Maybe I’ll just die out here, I thought. That’ll teach them a lesson.
Finally, when I was done, I pushed the mower back into the shed and shut its heavy white door. It was a full hour and a half later, and I went to my room and collapsed on my bed.
I felt the same way before falling into the passenger seat of Brittany’s car. The heat had taken away my strength and, it seemed, my desire to go on living. The scene felt reminiscent, like from a movie where the supporting character, exhausted and unable to continue, says, “Leave me behind. I can’t make it.” I could imagine myself, lying on the hot asphalt, crawling a few final inches before nobly giving up the ghost and baking in the sun.
Even with the windows down, the car had heated up since we had gone inside, and as we pulled out I was grateful for the breeze that come with driving. With no air conditioning, sitting still could be deadly, and so I prayed that we would either miss the red lights or Brittany would have the good sense to gun the engine to make it through before they turned.
The department store must have been a fluke, I thought as we drove along. “Why wouldn’t they have had their air on higher?” I asked.

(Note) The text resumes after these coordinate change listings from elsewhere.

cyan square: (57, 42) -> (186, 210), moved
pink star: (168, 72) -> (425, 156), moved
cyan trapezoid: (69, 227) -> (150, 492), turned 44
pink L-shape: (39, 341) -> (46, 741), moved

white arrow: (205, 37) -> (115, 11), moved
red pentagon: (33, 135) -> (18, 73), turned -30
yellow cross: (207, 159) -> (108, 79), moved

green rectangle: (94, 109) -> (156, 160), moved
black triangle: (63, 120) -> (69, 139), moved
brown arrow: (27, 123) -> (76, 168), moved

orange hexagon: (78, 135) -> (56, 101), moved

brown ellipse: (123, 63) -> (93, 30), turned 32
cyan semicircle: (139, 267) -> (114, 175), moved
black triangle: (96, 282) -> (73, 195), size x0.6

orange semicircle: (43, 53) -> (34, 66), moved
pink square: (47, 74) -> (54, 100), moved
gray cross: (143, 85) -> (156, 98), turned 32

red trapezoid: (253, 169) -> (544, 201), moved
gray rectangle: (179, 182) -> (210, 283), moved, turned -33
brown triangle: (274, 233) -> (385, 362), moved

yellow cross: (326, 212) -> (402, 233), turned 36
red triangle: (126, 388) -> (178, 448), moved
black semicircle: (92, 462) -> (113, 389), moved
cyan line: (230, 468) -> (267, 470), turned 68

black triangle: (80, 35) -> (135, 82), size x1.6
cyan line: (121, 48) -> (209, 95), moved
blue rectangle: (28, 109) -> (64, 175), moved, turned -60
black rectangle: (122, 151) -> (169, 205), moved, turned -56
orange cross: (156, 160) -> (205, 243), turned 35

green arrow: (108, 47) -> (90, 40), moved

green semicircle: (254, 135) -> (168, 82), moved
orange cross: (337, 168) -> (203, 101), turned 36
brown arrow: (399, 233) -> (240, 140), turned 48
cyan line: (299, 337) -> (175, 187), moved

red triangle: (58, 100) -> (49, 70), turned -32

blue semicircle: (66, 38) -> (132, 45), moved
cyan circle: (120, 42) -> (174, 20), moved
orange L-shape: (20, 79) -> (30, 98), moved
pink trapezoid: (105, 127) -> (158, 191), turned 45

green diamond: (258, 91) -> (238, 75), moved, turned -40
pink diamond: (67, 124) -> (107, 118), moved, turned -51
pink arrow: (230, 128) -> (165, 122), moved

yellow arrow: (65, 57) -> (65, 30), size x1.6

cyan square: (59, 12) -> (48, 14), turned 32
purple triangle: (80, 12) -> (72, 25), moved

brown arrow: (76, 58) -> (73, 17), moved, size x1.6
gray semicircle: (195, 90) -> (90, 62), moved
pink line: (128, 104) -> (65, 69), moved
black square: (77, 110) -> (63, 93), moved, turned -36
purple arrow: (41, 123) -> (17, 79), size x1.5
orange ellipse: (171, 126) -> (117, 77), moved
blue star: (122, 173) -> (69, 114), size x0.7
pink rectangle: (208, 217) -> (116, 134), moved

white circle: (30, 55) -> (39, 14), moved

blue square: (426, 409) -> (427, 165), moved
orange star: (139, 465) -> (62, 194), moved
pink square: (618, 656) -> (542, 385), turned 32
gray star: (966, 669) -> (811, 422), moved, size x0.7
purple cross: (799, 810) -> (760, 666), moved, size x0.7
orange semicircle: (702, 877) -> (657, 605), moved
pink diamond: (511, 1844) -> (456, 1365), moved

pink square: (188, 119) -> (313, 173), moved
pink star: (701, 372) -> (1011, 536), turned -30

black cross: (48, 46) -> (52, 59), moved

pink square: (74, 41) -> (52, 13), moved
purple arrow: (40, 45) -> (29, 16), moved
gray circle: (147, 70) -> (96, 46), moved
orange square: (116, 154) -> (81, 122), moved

“Probably the economy,” Brittany said. “It’s too expensive to keep the air running on high.”
Again, I agreed. I hadn’t thought of that. Or maybe I had and just couldn’t remember it now. My head felt light. And had the temperature dropped, or was I starting to get sunstroke?
The theater appeared in the distance, and I went through the list of deities in my head, thanking them all. Surely it would be air conditioned, cooler than the department store had been. I was eager to park, and so I kept pointing out spots. It was a matinee show, and so the parking lot was pretty close to deserted, but I wanted to make sure that we got as close to the front doors as possible. The thought of another trek away from the car was almost too much to bear in this heat, and as my strength felt like it was slowly draining away I pushed out of the car as soon as we were stopped.
“Hey,” Brittany called out. “Wait for me.”
She was barely out of the car, but I was already lumbering towards the building like a character in his final moments, reaching as a boy finished with his day’s work might for the knob of the back door and the promise it holds for just a little time out of the summer sun.